A new Orygen study has found that providing suicide prevention information to young people via social media is safe and acceptable for young people who have been exposed to a suicide or suicide attempt.
The research published in JMIR Human Factors found that Orygen’s #chatsafe guidelines and social media campaign were successful in helping young people feel more confident and safer talking online about suicide, and helped them feel more capable of helping someone who might be thinking of suicide.
The #chatsafe guidelines were first released in Australia in August 2018 and have been developed into local languages for young people in Brazil, Finland, Hong Kong, Mexico, Nigeria, Norway, South Korea, Singapore, Sweden and the United Kingdom.
The study involved sending social media content to over 260 young people who had been exposed to a suicide or knew someone who had attempted suicide within a period of two years. Participants were asked a number of questions regarding their use of social media, their willingness to help someone in a suicide situation, how confident they felt in communicating about suicide online, and how safe they felt.
Lead author of the study, Louise La Sala, said suicide is a leading cause of death for young people in Australia and around the world. “Young people can be exposed to suicide through personal connections, traditional media, and now more commonly, through social media.”
“The findings of the study provide an important step forward in educating young people about suicide prevention and how to communicate responsibly online.
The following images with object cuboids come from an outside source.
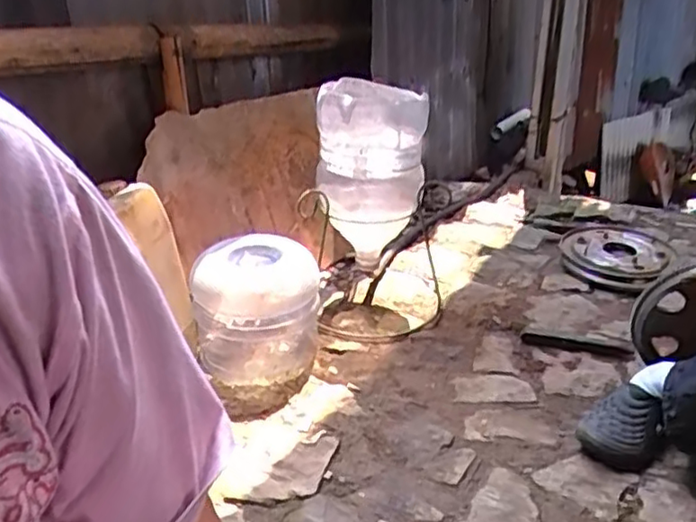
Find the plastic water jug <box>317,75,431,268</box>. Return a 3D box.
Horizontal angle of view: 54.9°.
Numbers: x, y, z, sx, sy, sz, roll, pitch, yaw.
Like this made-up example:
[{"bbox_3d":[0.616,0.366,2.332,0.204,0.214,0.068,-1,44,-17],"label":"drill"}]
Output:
[{"bbox_3d":[0.053,-0.178,1.436,0.230,0.372,0.197,-1,28,2],"label":"plastic water jug"}]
This is especially important after a suicide has occurred,” La Sala said.
Research suggests that exposure to suicide-related content on social media can be distressing, but it also provides an opportunity to reach young people with suicide prevention information.
“The findings from this study paint a promising picture for the role of social media in providing information and support to young people about their mental health,” La Sala said.
“There are worries that upsetting or harmful information can circulate widely online, particularly information that might trivialise or sensationalise suicide.
“Our goal was to see if social media can be a helpful tool in providing support after a suicide or suicide attempt, our research has showed that it can, with no negative effects reported,” she said.
#chatsafe, has recently been revamped to include advice for young people on how to engage with potentially dangerous online games, challenges and hoaxes. The guidelines also include and dedicated advice for influencers who create content related to mental health and who engage with young people with mental ill-health. You can download the updated #chatsafe guidelines here.
The #chatsafe program is funded by the Department of Health, National Suicide Prevention Leadership and Support Program. This work was also funded by Suicide Prevention Australia.